While not dead silent like that of a Rolls-Royce, its cabin remained surprisingly quiet even at high speeds. Its general aura just smoothed out at warp speeds, like that part in the opening credits of Star Trek where the spaceship hangs for a moment and then disappears into deep space. I couldn’t believe how easy it was to jump from 75 mph to, er, faster.

As for looks? It’s basically a shank. This car is all daggers from the point of its nose to the tip of its tail, with a gobstopping eyeful of the engine right inside, thanks to the see-through panel in the back. Its edges evoke the splendidly angry Lamborghinis of its past, like the wedgy Countach and the big-hipped Diablo. Plenty of people would call it gaudy and outré, an immature demand for attention or a tasteless attempt to secure superficial status. But I find its contrarian nature delightful—at least it has attitude. That’s far better than a lozenge-shaped blob or some EV appliance designed to maximize drag coefficient without any thought to beauty, style or feeling. 

The Bad

No surprises here. Rear visibility is compromised because of the sloped angle of the roof and the oversize aero details on the sides of the car. (You should be looking down the road in front of you anyway, right?) 

Gas mileage is terrible. The electric motors aren’t there to enhance fuel efficiency: They’re for offsetting emissions requirements and do-gooder appearances’ sake. The car gets 23 miles per gallon equivalent in hybrid mode; it gets 12 mpg in combined city and highway driving without it. 

I filled up the gas tank twice on the way north, then at least twice more during the course of the week. The pain point wasn’t so much the high price of gas. I doubt anyone spending more than half a million dollars on this car, plus the $4,500 gas-guzzler tax, will be concerned about budgetary constraints. It was the time spent at the pump that created the inconvenience.

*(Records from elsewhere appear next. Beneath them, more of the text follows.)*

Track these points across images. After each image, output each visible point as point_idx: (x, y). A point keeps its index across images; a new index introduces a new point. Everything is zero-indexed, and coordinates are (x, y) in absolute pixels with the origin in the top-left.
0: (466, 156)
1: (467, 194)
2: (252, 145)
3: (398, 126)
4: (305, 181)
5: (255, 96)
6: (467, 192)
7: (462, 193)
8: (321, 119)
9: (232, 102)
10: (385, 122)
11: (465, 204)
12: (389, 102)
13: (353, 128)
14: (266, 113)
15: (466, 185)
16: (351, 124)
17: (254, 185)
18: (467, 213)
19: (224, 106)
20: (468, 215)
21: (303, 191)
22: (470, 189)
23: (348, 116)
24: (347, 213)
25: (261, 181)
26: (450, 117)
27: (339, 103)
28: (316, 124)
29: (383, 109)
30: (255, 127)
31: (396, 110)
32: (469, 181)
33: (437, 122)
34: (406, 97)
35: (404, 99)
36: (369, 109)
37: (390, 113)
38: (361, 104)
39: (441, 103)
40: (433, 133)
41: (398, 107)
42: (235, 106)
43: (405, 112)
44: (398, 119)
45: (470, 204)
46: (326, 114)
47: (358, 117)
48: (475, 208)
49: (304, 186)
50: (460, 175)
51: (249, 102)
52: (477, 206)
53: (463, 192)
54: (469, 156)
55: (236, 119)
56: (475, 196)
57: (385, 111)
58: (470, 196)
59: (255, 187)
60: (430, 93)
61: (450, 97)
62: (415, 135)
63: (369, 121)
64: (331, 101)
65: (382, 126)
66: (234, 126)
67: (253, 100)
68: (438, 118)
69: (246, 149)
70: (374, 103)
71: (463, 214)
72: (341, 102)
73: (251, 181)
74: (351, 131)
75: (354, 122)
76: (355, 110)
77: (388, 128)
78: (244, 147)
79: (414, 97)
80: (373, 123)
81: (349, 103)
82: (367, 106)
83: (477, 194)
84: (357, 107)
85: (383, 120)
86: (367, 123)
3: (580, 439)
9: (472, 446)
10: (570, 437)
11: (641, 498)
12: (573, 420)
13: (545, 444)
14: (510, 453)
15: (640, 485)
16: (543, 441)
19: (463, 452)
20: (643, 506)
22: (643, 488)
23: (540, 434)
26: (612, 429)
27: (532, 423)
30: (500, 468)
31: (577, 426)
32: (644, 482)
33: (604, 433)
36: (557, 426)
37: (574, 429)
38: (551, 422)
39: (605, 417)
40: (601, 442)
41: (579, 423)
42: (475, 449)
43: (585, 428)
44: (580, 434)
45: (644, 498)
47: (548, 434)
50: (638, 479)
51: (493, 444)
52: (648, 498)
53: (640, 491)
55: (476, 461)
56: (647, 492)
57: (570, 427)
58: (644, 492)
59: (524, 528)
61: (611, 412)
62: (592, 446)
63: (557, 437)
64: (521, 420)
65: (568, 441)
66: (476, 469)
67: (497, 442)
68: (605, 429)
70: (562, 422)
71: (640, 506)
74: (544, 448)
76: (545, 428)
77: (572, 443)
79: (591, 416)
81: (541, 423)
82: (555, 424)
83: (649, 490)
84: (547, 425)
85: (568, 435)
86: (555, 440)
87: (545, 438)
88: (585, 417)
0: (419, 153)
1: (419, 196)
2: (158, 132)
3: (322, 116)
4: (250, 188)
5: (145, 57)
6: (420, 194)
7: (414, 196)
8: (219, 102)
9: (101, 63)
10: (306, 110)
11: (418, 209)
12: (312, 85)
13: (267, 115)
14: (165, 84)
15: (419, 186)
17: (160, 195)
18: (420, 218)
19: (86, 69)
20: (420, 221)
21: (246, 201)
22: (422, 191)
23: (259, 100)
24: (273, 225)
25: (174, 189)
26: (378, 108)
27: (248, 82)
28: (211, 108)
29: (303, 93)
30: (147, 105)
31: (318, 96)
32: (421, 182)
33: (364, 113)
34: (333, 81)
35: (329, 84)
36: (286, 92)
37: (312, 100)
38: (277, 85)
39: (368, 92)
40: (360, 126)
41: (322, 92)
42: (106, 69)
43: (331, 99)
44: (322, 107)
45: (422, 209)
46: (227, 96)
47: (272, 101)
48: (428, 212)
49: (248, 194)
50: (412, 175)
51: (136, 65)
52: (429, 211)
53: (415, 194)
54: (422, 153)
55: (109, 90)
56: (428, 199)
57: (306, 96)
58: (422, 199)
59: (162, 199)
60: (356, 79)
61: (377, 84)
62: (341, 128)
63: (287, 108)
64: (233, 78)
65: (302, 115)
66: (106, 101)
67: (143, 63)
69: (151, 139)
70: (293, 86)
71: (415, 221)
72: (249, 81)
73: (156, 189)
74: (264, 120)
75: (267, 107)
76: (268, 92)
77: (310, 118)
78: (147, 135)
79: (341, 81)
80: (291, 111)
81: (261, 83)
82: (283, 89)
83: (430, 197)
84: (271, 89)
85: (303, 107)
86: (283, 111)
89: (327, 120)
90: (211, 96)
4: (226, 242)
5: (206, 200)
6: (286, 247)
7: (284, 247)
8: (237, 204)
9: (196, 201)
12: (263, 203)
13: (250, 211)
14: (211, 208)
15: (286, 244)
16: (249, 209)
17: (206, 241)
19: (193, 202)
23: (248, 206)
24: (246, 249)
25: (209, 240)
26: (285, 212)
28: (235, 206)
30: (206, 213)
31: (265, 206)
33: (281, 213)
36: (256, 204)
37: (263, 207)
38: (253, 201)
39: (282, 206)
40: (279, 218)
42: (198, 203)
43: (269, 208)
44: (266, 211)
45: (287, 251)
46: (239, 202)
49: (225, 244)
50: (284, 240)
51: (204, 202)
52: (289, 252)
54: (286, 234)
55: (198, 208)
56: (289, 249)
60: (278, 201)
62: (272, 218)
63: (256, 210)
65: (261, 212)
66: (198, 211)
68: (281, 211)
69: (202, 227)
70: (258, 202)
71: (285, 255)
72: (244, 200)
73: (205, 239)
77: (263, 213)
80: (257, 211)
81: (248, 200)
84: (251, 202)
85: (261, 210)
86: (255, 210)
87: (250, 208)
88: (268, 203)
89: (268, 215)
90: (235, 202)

Another nonsurprise: This low car is usable for practical purposes only thanks to the automatic lift kit, which, with the touch of a tiny round button on the steering wheel, will raise the front a fraction of an inch—enough to get you out of sticky situations like, you know, just trying to pull up to a restaurant.

But even that security blanket can’t mitigate the veneer of anxiety one develops when maneuvering something this long, low and expensive in close quarters. Again, for an owner of such a machine, I expect it’s not the cost of replacing one of the rims ($5,500 for the four, which isn’t expensive compared with many aftermarket rims for vintage Porsches) if you curb it—it’s the time wasted while the vehicle is in the repair shop rather than being driven in all its glory.

Other gripes that compiled over the course of a week: Both indicator buttons were smooshed together on the left side of the steering wheel, rather than placed one on each side, as in a Ferrari. It made for awkward, unintuitive indicating with my thumbs. And the scissor doors should be lighter to push open and closed.

Lamborghini has never been heralded for its interiors. There’s room to improve here, too, with the touchscreen in the center of the dashboard, which was tilted at such an angle that it almost always glared in the sun and attracted fingerprints like iron shavings to a magnet. The Bluetooth connected automatically only by the last day I had the car; I’m still not even sure how that happened. 

If You Remember One Thing

Some cars are better than others, and the astounding Lamborghini Revuelto is just that. It’s an effortlessly fast spaceship designed for special occasions and priced accordingly. If you buy one, get a radar detector while you’re at it. It might just help you avoid a speeding ticket. I learned that the hard way.